TASK TO CARRY OUT >> Copy out the data exactly as it appears, without a single image.

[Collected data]
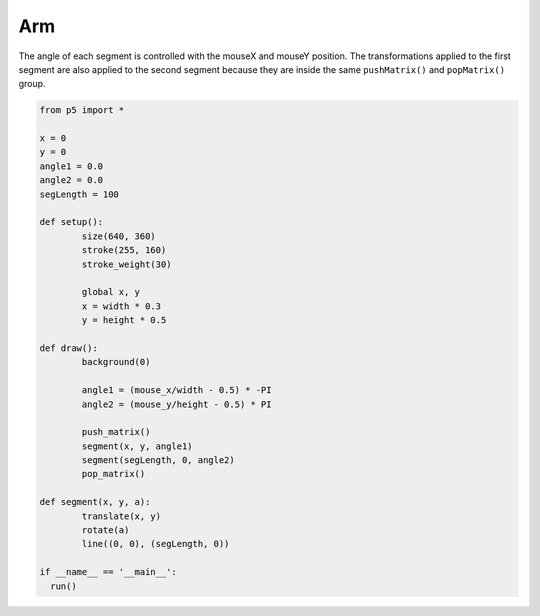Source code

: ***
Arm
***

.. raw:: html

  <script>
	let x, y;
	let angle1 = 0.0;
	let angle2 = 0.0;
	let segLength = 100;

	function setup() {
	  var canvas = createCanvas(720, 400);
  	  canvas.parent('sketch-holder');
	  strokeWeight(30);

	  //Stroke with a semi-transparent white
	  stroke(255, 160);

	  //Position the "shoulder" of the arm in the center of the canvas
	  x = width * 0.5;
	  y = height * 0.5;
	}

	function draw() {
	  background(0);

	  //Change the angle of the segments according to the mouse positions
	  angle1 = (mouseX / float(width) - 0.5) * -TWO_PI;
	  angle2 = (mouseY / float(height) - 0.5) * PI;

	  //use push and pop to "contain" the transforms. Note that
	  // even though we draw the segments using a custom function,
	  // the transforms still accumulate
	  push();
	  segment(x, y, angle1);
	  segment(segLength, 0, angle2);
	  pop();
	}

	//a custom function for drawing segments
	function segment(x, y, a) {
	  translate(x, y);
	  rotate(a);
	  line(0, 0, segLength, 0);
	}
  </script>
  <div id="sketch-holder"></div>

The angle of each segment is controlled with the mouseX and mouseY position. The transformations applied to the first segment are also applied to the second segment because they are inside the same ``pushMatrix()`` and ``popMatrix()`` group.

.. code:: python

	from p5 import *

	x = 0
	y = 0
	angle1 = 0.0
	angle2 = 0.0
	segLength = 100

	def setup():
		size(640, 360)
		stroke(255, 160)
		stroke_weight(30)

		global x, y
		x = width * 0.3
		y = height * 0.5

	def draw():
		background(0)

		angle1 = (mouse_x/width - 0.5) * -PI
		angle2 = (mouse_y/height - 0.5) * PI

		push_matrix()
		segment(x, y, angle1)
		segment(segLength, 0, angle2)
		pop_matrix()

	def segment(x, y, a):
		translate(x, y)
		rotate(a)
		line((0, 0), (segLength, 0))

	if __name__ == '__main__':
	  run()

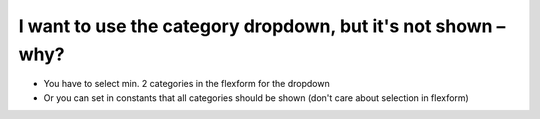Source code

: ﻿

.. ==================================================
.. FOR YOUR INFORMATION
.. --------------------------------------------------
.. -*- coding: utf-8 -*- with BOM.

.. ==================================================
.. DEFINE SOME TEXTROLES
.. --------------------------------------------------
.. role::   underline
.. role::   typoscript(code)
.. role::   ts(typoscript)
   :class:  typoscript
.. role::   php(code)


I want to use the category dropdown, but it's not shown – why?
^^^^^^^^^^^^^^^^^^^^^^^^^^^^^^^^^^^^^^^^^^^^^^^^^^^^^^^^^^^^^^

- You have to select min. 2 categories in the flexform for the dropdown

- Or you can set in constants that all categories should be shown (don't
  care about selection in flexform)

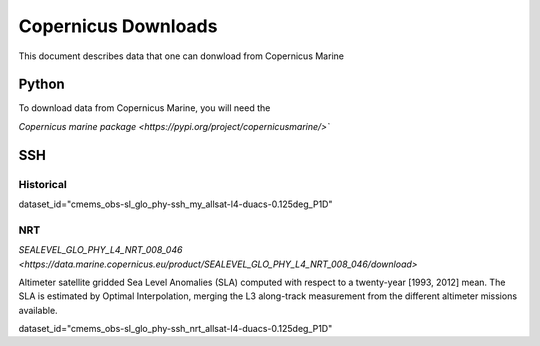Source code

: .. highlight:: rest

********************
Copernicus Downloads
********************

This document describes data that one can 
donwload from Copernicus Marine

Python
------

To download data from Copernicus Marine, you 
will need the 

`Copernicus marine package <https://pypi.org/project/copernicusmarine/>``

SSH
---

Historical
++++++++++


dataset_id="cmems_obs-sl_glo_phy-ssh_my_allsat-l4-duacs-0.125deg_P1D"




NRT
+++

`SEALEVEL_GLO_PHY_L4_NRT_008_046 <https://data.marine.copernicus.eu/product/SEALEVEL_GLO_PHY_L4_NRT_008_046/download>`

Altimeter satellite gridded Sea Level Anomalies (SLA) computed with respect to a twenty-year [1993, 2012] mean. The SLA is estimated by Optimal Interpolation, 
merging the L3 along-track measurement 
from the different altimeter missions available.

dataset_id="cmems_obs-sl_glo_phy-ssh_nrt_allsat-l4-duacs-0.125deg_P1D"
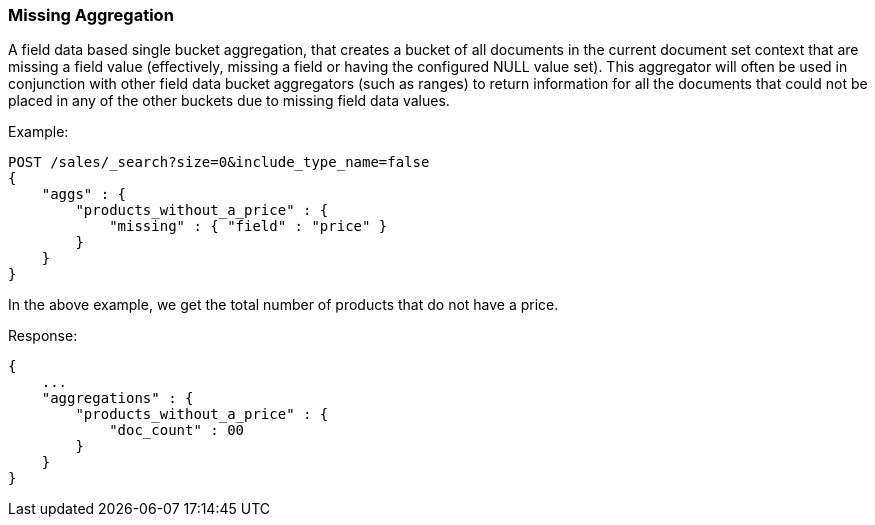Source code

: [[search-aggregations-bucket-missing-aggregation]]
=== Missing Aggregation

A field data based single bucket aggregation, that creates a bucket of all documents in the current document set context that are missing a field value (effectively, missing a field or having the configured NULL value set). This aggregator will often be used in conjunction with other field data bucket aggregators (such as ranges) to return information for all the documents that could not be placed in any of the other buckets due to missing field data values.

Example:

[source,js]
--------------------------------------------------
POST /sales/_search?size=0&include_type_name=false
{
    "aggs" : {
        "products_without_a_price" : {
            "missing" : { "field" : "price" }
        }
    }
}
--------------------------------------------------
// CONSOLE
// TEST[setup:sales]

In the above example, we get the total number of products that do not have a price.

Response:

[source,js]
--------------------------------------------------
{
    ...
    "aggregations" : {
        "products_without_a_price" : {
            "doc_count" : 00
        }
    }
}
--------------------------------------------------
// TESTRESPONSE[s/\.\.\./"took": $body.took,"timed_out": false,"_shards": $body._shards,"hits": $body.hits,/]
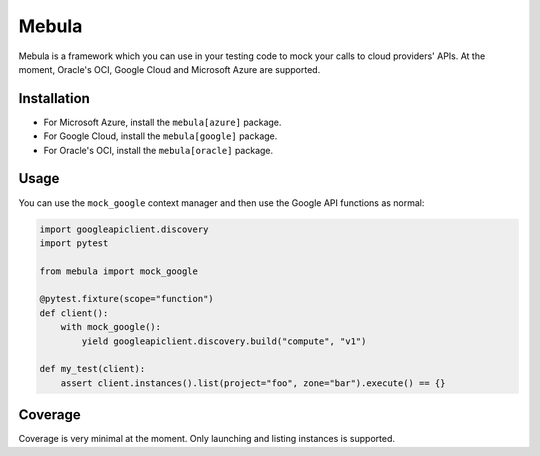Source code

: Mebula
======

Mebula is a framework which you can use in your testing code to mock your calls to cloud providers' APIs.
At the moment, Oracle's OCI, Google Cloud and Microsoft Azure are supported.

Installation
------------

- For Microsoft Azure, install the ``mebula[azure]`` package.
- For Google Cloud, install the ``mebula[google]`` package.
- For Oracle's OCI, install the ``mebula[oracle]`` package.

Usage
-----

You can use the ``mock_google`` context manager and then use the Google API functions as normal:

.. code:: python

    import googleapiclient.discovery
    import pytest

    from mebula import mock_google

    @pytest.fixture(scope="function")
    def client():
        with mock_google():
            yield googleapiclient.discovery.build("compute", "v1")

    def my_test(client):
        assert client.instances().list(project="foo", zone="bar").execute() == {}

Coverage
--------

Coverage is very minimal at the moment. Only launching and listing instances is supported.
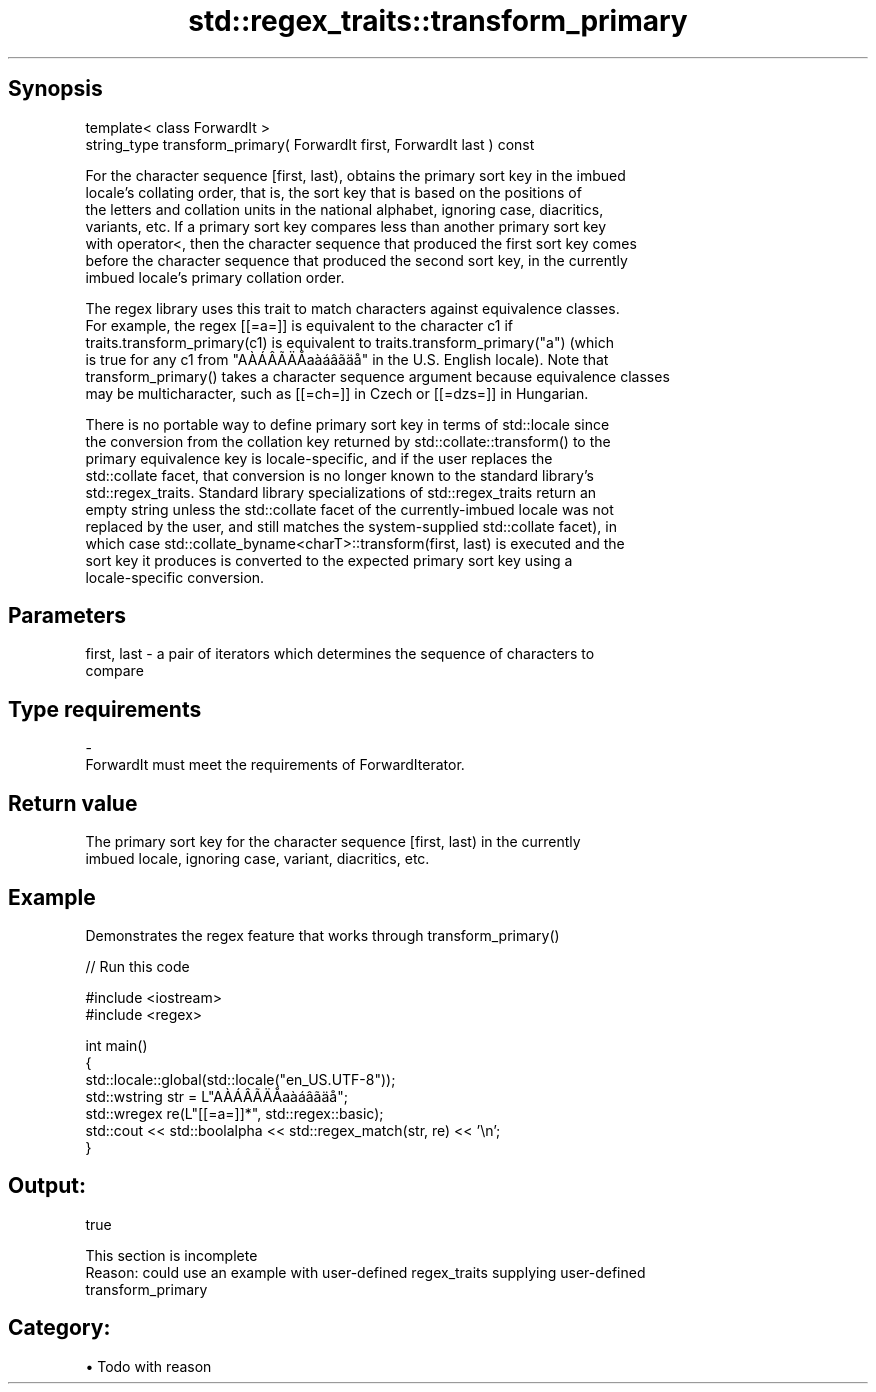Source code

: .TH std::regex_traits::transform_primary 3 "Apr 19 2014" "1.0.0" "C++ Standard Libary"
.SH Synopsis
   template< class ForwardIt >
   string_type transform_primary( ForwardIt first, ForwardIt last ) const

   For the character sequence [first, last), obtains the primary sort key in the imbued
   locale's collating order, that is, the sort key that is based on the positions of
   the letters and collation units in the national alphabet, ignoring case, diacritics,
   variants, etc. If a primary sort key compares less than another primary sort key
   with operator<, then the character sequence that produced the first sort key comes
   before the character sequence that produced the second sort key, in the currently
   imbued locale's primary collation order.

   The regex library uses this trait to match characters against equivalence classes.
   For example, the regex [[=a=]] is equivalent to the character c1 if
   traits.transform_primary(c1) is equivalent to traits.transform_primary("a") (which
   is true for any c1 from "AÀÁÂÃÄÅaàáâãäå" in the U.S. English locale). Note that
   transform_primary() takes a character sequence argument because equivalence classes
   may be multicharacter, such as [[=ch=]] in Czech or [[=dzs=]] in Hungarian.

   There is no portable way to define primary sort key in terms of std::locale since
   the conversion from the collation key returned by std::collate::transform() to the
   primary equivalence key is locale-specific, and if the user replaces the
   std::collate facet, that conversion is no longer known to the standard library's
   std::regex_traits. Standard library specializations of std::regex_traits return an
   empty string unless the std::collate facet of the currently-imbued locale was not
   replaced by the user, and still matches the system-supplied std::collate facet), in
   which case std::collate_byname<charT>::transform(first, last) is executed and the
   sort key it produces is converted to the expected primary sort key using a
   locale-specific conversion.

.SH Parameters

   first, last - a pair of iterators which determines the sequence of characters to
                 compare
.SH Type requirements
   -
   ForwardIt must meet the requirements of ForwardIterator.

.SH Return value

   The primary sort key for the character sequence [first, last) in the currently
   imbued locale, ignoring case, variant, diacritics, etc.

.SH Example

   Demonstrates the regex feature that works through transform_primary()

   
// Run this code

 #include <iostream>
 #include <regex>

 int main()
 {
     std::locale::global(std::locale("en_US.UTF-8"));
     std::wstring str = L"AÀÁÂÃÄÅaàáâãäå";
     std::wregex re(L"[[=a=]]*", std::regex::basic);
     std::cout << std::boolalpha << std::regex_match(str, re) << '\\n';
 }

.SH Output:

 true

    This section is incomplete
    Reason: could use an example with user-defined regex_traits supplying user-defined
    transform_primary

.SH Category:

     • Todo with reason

EXERCISE SOLUTION >>
Source code

: ***
Arm
***

.. raw:: html

  <script>
	let x, y;
	let angle1 = 0.0;
	let angle2 = 0.0;
	let segLength = 100;

	function setup() {
	  var canvas = createCanvas(720, 400);
  	  canvas.parent('sketch-holder');
	  strokeWeight(30);

	  //Stroke with a semi-transparent white
	  stroke(255, 160);

	  //Position the "shoulder" of the arm in the center of the canvas
	  x = width * 0.5;
	  y = height * 0.5;
	}

	function draw() {
	  background(0);

	  //Change the angle of the segments according to the mouse positions
	  angle1 = (mouseX / float(width) - 0.5) * -TWO_PI;
	  angle2 = (mouseY / float(height) - 0.5) * PI;

	  //use push and pop to "contain" the transforms. Note that
	  // even though we draw the segments using a custom function,
	  // the transforms still accumulate
	  push();
	  segment(x, y, angle1);
	  segment(segLength, 0, angle2);
	  pop();
	}

	//a custom function for drawing segments
	function segment(x, y, a) {
	  translate(x, y);
	  rotate(a);
	  line(0, 0, segLength, 0);
	}
  </script>
  <div id="sketch-holder"></div>

The angle of each segment is controlled with the mouseX and mouseY position. The transformations applied to the first segment are also applied to the second segment because they are inside the same ``pushMatrix()`` and ``popMatrix()`` group.

.. code:: python

	from p5 import *

	x = 0
	y = 0
	angle1 = 0.0
	angle2 = 0.0
	segLength = 100

	def setup():
		size(640, 360)
		stroke(255, 160)
		stroke_weight(30)

		global x, y
		x = width * 0.3
		y = height * 0.5

	def draw():
		background(0)

		angle1 = (mouse_x/width - 0.5) * -PI
		angle2 = (mouse_y/height - 0.5) * PI

		push_matrix()
		segment(x, y, angle1)
		segment(segLength, 0, angle2)
		pop_matrix()

	def segment(x, y, a):
		translate(x, y)
		rotate(a)
		line((0, 0), (segLength, 0))

	if __name__ == '__main__':
	  run()

Source code

: ﻿

.. ==================================================
.. FOR YOUR INFORMATION
.. --------------------------------------------------
.. -*- coding: utf-8 -*- with BOM.

.. ==================================================
.. DEFINE SOME TEXTROLES
.. --------------------------------------------------
.. role::   underline
.. role::   typoscript(code)
.. role::   ts(typoscript)
   :class:  typoscript
.. role::   php(code)


I want to use the category dropdown, but it's not shown – why?
^^^^^^^^^^^^^^^^^^^^^^^^^^^^^^^^^^^^^^^^^^^^^^^^^^^^^^^^^^^^^^

- You have to select min. 2 categories in the flexform for the dropdown

- Or you can set in constants that all categories should be shown (don't
  care about selection in flexform)

Source code

: .. highlight:: rest

********************
Copernicus Downloads
********************

This document describes data that one can 
donwload from Copernicus Marine

Python
------

To download data from Copernicus Marine, you 
will need the 

`Copernicus marine package <https://pypi.org/project/copernicusmarine/>``

SSH
---

Historical
++++++++++


dataset_id="cmems_obs-sl_glo_phy-ssh_my_allsat-l4-duacs-0.125deg_P1D"




NRT
+++

`SEALEVEL_GLO_PHY_L4_NRT_008_046 <https://data.marine.copernicus.eu/product/SEALEVEL_GLO_PHY_L4_NRT_008_046/download>`

Altimeter satellite gridded Sea Level Anomalies (SLA) computed with respect to a twenty-year [1993, 2012] mean. The SLA is estimated by Optimal Interpolation, 
merging the L3 along-track measurement 
from the different altimeter missions available.

dataset_id="cmems_obs-sl_glo_phy-ssh_nrt_allsat-l4-duacs-0.125deg_P1D"
Source code

: [[search-aggregations-bucket-missing-aggregation]]
=== Missing Aggregation

A field data based single bucket aggregation, that creates a bucket of all documents in the current document set context that are missing a field value (effectively, missing a field or having the configured NULL value set). This aggregator will often be used in conjunction with other field data bucket aggregators (such as ranges) to return information for all the documents that could not be placed in any of the other buckets due to missing field data values.

Example:

[source,js]
--------------------------------------------------
POST /sales/_search?size=0&include_type_name=false
{
    "aggs" : {
        "products_without_a_price" : {
            "missing" : { "field" : "price" }
        }
    }
}
--------------------------------------------------
// CONSOLE
// TEST[setup:sales]

In the above example, we get the total number of products that do not have a price.

Response:

[source,js]
--------------------------------------------------
{
    ...
    "aggregations" : {
        "products_without_a_price" : {
            "doc_count" : 00
        }
    }
}
--------------------------------------------------
// TESTRESPONSE[s/\.\.\./"took": $body.took,"timed_out": false,"_shards": $body._shards,"hits": $body.hits,/]
Source code

: Mebula
======

Mebula is a framework which you can use in your testing code to mock your calls to cloud providers' APIs.
At the moment, Oracle's OCI, Google Cloud and Microsoft Azure are supported.

Installation
------------

- For Microsoft Azure, install the ``mebula[azure]`` package.
- For Google Cloud, install the ``mebula[google]`` package.
- For Oracle's OCI, install the ``mebula[oracle]`` package.

Usage
-----

You can use the ``mock_google`` context manager and then use the Google API functions as normal:

.. code:: python

    import googleapiclient.discovery
    import pytest

    from mebula import mock_google

    @pytest.fixture(scope="function")
    def client():
        with mock_google():
            yield googleapiclient.discovery.build("compute", "v1")

    def my_test(client):
        assert client.instances().list(project="foo", zone="bar").execute() == {}

Coverage
--------

Coverage is very minimal at the moment. Only launching and listing instances is supported.
Source code

: .TH std::regex_traits::transform_primary 3 "Apr 19 2014" "1.0.0" "C++ Standard Libary"
.SH Synopsis
   template< class ForwardIt >
   string_type transform_primary( ForwardIt first, ForwardIt last ) const

   For the character sequence [first, last), obtains the primary sort key in the imbued
   locale's collating order, that is, the sort key that is based on the positions of
   the letters and collation units in the national alphabet, ignoring case, diacritics,
   variants, etc. If a primary sort key compares less than another primary sort key
   with operator<, then the character sequence that produced the first sort key comes
   before the character sequence that produced the second sort key, in the currently
   imbued locale's primary collation order.

   The regex library uses this trait to match characters against equivalence classes.
   For example, the regex [[=a=]] is equivalent to the character c1 if
   traits.transform_primary(c1) is equivalent to traits.transform_primary("a") (which
   is true for any c1 from "AÀÁÂÃÄÅaàáâãäå" in the U.S. English locale). Note that
   transform_primary() takes a character sequence argument because equivalence classes
   may be multicharacter, such as [[=ch=]] in Czech or [[=dzs=]] in Hungarian.

   There is no portable way to define primary sort key in terms of std::locale since
   the conversion from the collation key returned by std::collate::transform() to the
   primary equivalence key is locale-specific, and if the user replaces the
   std::collate facet, that conversion is no longer known to the standard library's
   std::regex_traits. Standard library specializations of std::regex_traits return an
   empty string unless the std::collate facet of the currently-imbued locale was not
   replaced by the user, and still matches the system-supplied std::collate facet), in
   which case std::collate_byname<charT>::transform(first, last) is executed and the
   sort key it produces is converted to the expected primary sort key using a
   locale-specific conversion.

.SH Parameters

   first, last - a pair of iterators which determines the sequence of characters to
                 compare
.SH Type requirements
   -
   ForwardIt must meet the requirements of ForwardIterator.

.SH Return value

   The primary sort key for the character sequence [first, last) in the currently
   imbued locale, ignoring case, variant, diacritics, etc.

.SH Example

   Demonstrates the regex feature that works through transform_primary()

   
// Run this code

 #include <iostream>
 #include <regex>

 int main()
 {
     std::locale::global(std::locale("en_US.UTF-8"));
     std::wstring str = L"AÀÁÂÃÄÅaàáâãäå";
     std::wregex re(L"[[=a=]]*", std::regex::basic);
     std::cout << std::boolalpha << std::regex_match(str, re) << '\\n';
 }

.SH Output:

 true

    This section is incomplete
    Reason: could use an example with user-defined regex_traits supplying user-defined
    transform_primary

.SH Category:

     • Todo with reason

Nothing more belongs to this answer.